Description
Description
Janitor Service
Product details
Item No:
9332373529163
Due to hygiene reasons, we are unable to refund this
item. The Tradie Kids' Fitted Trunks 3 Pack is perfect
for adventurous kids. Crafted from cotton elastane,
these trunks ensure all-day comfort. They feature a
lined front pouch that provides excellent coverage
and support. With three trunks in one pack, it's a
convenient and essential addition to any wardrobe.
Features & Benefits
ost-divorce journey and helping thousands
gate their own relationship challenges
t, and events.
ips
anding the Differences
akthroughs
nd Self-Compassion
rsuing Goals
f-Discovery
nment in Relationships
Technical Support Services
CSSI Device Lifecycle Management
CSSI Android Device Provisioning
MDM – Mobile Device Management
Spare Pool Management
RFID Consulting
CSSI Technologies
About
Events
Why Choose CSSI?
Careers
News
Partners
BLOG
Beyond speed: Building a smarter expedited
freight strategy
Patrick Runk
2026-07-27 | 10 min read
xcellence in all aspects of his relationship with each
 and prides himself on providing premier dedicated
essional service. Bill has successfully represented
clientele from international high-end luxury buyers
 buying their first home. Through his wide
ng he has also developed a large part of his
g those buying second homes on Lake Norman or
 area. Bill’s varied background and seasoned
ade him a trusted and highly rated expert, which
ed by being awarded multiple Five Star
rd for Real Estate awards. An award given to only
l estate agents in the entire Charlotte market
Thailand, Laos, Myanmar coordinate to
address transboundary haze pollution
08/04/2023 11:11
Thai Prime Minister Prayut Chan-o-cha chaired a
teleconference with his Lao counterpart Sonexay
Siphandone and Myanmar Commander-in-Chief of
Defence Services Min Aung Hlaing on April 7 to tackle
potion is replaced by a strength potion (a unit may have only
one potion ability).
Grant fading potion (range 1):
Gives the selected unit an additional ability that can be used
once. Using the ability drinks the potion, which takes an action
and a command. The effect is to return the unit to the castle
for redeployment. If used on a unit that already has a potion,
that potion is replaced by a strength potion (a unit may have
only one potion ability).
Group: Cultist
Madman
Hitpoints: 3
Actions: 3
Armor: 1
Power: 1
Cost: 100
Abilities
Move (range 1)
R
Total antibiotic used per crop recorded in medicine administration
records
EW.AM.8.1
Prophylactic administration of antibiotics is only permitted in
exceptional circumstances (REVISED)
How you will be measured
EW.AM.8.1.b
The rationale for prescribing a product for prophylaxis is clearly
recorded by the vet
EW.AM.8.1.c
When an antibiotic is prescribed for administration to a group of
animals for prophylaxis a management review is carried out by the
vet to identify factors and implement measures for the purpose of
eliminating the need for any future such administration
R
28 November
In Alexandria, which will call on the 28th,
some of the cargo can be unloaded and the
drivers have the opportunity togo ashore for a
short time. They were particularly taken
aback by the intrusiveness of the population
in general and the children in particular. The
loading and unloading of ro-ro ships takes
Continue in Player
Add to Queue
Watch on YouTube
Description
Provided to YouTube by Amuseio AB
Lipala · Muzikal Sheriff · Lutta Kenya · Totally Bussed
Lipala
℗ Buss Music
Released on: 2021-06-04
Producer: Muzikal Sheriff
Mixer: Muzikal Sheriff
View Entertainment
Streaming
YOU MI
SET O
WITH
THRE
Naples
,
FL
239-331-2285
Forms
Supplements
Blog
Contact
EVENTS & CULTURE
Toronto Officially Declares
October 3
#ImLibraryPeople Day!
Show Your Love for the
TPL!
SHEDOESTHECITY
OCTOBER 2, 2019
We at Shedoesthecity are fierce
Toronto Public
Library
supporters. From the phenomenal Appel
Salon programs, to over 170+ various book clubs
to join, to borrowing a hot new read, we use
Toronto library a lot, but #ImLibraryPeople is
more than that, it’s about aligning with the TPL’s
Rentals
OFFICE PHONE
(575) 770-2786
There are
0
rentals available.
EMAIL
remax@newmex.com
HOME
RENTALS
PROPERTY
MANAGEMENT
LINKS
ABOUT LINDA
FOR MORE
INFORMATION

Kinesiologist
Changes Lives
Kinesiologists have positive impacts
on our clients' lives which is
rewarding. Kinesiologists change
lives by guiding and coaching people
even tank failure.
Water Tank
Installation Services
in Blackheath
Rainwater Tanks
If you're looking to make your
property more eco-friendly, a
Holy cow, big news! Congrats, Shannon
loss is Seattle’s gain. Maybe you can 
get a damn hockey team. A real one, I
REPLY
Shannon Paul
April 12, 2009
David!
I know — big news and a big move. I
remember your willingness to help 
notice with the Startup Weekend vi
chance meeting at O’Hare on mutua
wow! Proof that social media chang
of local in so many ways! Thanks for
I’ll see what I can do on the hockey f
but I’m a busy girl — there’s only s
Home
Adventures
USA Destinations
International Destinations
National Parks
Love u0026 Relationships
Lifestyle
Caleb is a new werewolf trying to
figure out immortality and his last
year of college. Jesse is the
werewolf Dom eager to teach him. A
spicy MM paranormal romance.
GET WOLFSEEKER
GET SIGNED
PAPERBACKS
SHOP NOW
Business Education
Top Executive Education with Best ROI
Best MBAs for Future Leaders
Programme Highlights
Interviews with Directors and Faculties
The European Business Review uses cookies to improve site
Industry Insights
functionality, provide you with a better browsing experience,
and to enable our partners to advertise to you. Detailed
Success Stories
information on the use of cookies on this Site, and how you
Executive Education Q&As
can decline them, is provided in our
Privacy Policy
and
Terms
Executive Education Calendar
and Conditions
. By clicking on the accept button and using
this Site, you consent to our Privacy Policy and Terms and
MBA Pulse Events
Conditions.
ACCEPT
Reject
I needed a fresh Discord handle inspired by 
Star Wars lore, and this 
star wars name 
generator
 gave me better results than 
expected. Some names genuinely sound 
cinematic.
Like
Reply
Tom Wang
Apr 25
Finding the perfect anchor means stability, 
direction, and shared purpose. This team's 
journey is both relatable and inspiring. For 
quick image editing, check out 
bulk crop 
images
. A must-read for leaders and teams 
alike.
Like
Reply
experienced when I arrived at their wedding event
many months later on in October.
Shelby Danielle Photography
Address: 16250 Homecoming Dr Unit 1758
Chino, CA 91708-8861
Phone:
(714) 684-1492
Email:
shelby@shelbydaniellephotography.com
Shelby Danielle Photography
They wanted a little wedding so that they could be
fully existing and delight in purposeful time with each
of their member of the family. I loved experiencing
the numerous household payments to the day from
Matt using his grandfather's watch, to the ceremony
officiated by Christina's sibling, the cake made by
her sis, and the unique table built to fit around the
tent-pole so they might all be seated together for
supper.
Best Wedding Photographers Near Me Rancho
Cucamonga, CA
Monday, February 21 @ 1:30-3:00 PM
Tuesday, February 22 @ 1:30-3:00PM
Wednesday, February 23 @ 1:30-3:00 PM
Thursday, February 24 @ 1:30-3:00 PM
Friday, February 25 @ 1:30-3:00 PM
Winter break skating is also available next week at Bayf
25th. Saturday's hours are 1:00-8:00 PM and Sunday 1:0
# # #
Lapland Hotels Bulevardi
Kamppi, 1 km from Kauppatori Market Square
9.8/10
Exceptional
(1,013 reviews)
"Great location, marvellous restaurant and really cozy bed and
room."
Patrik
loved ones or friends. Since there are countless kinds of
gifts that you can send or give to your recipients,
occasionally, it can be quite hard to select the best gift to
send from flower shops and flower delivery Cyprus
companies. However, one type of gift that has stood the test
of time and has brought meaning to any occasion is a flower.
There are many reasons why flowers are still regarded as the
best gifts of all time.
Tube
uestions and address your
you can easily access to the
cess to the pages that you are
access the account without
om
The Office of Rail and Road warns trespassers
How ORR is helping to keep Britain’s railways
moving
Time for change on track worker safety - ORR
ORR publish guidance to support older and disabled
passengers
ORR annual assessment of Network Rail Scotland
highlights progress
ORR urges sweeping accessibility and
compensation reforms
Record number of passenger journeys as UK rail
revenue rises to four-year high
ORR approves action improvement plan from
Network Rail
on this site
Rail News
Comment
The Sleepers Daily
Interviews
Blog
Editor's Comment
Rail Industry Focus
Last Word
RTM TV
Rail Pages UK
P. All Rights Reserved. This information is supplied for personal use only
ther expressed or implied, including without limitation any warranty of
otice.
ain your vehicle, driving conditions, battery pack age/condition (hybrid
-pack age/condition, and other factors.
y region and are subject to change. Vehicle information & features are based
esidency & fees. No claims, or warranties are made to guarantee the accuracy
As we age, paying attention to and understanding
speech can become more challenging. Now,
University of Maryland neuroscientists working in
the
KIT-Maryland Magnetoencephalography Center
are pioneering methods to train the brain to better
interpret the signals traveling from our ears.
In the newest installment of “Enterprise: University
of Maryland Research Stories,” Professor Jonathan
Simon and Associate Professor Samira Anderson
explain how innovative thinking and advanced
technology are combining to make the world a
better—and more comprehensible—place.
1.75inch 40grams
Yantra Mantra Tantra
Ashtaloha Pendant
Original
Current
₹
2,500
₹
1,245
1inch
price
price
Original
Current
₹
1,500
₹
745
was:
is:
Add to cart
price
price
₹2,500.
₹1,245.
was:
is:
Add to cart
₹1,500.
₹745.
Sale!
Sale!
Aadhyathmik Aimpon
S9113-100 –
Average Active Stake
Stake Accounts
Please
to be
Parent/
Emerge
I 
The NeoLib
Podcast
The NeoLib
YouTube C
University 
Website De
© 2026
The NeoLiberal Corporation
= = = = = = =
Reading down the material above, count how many lines contain the word "Stories". Respond with the number by itself.

2